The Indian Rupee (INR) gains ground on Friday after reaching a one-week high in the previous session. The massive US Dollar (USD) sales by foreign banks provide some support to the local currency. US President Donald Trump’s optimistic comments on a fresh trade deal with China, not only lift the Chinese Yuan but also boost the INR. Any significant depreciation of the Indian Rupee might be limited amid the likely intervention by the Reserve Bank of India (RBI).
Nonetheless, Foreign Portfolio Investment (FPI) outflows and the renewed Greenback demand could weigh on the local currency. The recovery in crude oil prices might also contribute to the INR’s downside as India is the world’s third-largest oil consumer.
Traders await the advanced India’s HSBC Purchasing Managers Index (PMI) report for February, which is due later on Friday. On the US docket, the S&P Global PMI, Existing Home Sales and Michigan Consumer Sentiment Index report will be released. Also, the Federal Reserve’s (Fed) Mary Daly and Philip Jefferson are set to speak on the same day.
Indian Rupee strengthens amid easing trade tensions
- India’s growth is estimated to slow to 6.4% in 2025 from 6.6% in 2024, as new US tariffs and softening global demand weigh on exports, said Moody’s Analytics on Thursday.
- US President Donald Trump said on Wednesday he will announce fresh tariffs within the next month, adding lumber and forest products to previously announced plans to impose duties on imported cars, semiconductors and pharmaceuticals.
- The US Initial Jobless Claims for the week ending February 15 rose to 219,000, compared to the previous week’s 214,000 (revised from 213,000), according to the US Department of Labor (DoL) on Thursday. This figure came in above the market consensus of 215K.
- Fed Board Governor Adriana Kugler said late Thursday that US inflation still has “some way to go” to reach the central bank’s 2% target and that its path toward that goal continues to be bumpy.
- St. Louis Fed President Alberto Musalem said the risk of inflation could remain high, adding that he needs confidence that inflation is waning to support more rate cuts.
USD/INR bulls take a breather
The Indian Rupee trades on a stronger note on the day. The USD/INR pair paints the positive picture on the daily chart, with the price holding above the key 100-day Exponential Moving Average (EMA). However, further consolidation or downside cannot be ruled out as the 14-day Relative Strength Index (RSI) stands below the midline near 48.0.
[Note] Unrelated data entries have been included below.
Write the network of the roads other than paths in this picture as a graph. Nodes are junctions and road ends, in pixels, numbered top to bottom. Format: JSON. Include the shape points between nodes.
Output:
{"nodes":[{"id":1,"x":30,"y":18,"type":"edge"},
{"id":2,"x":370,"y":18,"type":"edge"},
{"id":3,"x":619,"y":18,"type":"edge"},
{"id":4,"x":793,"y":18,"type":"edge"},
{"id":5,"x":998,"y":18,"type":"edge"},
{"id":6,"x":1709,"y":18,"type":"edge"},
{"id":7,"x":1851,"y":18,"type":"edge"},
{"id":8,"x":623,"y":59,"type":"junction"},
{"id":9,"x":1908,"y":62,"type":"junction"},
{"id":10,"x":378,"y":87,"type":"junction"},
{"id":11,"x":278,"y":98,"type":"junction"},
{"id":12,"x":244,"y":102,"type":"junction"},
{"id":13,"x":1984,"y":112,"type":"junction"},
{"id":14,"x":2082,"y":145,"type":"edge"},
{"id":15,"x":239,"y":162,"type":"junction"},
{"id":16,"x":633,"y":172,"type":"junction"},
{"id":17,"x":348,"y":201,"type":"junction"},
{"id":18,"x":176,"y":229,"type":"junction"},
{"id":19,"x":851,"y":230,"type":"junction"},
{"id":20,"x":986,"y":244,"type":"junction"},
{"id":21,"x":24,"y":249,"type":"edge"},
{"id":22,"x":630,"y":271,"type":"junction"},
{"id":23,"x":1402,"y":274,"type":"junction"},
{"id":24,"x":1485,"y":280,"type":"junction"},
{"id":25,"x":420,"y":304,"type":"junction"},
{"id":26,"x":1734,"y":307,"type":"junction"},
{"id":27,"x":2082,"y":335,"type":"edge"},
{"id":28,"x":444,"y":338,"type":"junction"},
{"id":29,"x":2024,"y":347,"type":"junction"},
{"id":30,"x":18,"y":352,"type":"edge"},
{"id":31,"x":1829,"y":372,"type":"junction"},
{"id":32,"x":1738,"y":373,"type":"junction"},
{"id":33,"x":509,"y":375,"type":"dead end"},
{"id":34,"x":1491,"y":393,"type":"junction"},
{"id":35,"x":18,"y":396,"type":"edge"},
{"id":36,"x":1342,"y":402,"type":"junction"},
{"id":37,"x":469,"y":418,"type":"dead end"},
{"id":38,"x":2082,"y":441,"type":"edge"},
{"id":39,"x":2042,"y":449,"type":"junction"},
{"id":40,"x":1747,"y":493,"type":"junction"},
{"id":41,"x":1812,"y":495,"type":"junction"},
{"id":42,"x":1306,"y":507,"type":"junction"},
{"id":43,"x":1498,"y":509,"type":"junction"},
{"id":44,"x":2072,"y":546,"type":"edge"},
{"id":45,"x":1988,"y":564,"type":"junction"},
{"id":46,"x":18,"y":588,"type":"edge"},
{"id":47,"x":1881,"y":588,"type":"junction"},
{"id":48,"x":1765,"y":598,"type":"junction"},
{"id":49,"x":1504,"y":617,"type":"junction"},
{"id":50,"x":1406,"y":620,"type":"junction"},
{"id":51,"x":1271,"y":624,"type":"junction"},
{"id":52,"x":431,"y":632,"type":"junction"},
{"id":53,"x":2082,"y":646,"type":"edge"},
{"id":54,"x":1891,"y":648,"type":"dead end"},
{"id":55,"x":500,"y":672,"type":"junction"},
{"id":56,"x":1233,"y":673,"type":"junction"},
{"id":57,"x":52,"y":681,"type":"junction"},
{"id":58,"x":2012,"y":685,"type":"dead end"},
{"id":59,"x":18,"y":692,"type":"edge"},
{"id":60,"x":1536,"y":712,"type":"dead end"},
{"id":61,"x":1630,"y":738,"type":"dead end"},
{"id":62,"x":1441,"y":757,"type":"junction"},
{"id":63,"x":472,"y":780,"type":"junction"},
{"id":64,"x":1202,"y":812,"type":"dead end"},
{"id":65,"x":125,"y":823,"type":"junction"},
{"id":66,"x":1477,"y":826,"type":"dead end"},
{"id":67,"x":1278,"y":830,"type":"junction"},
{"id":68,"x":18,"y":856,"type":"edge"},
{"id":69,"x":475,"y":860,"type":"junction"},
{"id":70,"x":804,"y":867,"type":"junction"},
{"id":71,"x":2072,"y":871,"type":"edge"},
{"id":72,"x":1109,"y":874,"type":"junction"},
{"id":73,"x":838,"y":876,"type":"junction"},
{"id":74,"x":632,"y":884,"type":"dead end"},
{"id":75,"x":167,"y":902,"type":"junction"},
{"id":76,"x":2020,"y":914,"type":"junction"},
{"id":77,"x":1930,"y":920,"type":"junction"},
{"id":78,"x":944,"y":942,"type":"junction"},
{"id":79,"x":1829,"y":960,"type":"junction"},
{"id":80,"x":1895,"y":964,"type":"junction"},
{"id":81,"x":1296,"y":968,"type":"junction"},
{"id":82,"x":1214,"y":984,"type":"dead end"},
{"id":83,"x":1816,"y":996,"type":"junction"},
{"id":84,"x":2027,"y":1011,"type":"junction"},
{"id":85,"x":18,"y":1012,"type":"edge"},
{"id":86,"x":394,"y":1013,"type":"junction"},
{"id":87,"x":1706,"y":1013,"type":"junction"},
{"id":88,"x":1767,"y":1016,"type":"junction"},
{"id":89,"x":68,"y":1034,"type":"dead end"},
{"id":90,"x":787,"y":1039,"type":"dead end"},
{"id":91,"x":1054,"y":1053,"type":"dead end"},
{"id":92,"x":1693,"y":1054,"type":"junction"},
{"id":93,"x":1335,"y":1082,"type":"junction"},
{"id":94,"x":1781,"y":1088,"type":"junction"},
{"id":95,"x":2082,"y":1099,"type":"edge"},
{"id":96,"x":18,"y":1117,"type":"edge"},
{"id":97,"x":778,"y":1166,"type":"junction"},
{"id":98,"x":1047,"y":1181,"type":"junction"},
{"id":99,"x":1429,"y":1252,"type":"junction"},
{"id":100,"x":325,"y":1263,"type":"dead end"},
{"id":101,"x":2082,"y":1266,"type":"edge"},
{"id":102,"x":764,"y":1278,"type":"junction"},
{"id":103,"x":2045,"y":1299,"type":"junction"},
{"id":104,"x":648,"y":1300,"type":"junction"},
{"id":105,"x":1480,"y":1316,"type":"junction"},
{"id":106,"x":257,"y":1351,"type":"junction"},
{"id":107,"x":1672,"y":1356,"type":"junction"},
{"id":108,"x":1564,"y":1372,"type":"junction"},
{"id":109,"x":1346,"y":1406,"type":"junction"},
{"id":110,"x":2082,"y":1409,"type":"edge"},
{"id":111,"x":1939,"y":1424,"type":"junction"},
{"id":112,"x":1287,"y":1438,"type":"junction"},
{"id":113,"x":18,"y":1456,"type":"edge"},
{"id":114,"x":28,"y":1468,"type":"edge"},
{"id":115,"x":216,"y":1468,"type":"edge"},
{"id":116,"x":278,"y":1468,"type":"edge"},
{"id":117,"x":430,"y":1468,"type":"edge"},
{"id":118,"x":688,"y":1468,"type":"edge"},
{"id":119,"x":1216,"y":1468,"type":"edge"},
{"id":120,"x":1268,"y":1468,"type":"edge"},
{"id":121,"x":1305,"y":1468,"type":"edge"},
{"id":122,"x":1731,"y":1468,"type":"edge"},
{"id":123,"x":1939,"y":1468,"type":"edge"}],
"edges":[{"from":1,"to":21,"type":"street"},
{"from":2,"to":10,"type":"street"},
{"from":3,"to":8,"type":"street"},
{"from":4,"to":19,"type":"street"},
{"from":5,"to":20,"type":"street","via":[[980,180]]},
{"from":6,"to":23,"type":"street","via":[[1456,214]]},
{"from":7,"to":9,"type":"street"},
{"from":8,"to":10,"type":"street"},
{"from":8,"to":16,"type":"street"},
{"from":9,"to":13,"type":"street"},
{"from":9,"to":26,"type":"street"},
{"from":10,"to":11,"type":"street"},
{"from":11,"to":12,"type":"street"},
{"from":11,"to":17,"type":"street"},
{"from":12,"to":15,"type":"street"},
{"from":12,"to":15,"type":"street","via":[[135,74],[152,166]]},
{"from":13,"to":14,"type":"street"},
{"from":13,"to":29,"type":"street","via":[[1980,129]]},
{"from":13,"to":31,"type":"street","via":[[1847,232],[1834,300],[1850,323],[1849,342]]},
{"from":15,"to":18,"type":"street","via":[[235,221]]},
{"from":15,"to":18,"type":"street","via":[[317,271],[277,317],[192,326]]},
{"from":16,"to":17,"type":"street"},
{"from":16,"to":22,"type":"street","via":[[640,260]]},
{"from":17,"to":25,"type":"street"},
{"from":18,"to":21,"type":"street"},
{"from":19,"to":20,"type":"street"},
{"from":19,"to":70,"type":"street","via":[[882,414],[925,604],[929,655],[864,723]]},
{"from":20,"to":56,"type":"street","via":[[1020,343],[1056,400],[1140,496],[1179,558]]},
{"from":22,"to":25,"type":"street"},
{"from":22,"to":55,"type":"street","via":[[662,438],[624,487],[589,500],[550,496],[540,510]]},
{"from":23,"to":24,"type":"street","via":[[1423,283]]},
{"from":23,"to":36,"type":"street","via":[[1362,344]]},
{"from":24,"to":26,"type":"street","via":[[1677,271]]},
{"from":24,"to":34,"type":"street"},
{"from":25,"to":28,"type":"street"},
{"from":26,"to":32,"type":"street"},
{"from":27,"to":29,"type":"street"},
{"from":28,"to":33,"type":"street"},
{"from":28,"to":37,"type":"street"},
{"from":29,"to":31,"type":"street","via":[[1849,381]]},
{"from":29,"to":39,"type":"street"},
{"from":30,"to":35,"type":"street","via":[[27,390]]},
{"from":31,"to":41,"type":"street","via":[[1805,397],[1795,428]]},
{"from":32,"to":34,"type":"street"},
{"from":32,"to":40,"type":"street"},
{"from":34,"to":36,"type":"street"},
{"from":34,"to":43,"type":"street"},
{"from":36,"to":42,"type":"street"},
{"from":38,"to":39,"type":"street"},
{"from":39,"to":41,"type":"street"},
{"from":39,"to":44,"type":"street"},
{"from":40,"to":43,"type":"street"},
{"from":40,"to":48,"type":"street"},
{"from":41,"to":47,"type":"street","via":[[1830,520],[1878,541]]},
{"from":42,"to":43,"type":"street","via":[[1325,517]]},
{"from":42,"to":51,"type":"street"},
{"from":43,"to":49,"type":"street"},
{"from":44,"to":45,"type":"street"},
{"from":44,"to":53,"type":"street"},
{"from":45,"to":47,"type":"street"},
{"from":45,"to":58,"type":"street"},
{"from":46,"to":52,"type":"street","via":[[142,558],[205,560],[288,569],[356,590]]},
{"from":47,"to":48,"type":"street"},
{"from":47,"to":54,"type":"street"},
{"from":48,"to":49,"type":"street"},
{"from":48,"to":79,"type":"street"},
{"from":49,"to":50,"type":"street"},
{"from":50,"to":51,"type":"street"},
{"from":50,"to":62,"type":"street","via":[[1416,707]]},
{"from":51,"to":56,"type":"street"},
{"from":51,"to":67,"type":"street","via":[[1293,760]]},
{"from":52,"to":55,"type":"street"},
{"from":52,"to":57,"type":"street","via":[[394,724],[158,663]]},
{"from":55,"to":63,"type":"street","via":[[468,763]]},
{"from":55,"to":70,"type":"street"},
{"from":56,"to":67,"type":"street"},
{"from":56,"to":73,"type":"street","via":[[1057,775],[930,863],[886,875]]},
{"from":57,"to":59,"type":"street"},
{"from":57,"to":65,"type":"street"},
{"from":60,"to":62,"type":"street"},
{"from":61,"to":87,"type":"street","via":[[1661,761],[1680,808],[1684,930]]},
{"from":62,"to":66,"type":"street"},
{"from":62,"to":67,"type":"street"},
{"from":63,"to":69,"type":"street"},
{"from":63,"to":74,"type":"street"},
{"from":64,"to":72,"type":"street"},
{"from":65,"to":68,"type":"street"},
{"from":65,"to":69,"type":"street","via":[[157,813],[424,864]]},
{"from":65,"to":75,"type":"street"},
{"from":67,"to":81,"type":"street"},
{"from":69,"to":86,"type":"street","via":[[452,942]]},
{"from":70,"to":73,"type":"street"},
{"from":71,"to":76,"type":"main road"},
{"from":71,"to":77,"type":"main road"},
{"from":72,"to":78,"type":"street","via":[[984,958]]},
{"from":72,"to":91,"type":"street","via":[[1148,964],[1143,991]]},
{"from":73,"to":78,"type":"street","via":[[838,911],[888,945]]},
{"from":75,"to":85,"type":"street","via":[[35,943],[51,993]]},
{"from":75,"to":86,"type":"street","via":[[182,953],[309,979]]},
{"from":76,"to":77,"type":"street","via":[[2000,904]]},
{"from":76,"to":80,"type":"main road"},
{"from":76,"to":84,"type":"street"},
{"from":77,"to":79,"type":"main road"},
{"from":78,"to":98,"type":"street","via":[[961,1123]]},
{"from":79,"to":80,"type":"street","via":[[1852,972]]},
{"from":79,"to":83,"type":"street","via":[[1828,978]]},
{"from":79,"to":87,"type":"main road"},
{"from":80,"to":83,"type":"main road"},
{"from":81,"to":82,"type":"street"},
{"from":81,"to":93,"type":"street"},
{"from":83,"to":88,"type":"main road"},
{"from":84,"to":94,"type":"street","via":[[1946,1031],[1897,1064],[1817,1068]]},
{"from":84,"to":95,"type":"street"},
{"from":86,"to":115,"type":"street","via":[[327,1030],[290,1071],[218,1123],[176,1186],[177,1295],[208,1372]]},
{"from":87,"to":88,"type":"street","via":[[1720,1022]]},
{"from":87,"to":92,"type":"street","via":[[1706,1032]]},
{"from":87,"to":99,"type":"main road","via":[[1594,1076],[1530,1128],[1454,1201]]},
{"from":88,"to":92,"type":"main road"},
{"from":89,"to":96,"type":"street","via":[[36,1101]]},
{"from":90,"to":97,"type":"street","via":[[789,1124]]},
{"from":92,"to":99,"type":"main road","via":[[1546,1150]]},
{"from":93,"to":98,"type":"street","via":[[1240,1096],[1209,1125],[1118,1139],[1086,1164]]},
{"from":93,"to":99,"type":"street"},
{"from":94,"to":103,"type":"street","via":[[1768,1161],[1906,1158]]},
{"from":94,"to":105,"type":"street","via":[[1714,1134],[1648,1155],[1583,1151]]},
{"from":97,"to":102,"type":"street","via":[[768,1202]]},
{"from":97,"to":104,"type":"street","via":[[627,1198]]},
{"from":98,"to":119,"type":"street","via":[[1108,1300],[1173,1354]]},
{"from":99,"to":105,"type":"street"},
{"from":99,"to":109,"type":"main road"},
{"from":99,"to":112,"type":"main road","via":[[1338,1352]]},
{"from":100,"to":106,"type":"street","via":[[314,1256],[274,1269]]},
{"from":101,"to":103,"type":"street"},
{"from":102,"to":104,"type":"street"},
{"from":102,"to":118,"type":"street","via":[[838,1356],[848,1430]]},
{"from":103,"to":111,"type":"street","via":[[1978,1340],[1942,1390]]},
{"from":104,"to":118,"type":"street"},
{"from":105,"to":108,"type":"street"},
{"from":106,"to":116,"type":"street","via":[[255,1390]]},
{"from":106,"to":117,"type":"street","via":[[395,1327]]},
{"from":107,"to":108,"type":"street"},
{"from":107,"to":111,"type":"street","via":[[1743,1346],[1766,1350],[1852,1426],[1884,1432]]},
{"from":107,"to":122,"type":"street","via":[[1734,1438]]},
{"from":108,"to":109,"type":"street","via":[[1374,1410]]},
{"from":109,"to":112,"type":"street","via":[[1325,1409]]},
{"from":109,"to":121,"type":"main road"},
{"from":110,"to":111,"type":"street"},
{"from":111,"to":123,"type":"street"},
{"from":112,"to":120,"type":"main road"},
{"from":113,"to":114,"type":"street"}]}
The immediate resistance level for USD/INR emerges at the 87.00 psychological level. Bullish candlesticks and sustained trading above this level could set its sights on an all-time high near 88.00, en route to 88.50.
On the flip side, if the pair can’t hold the line at 86.35, the low of February 12, a drop toward 86.14, the low of January 27, could be on the cards. The next contention level to watch is 85.65, the low of January 7.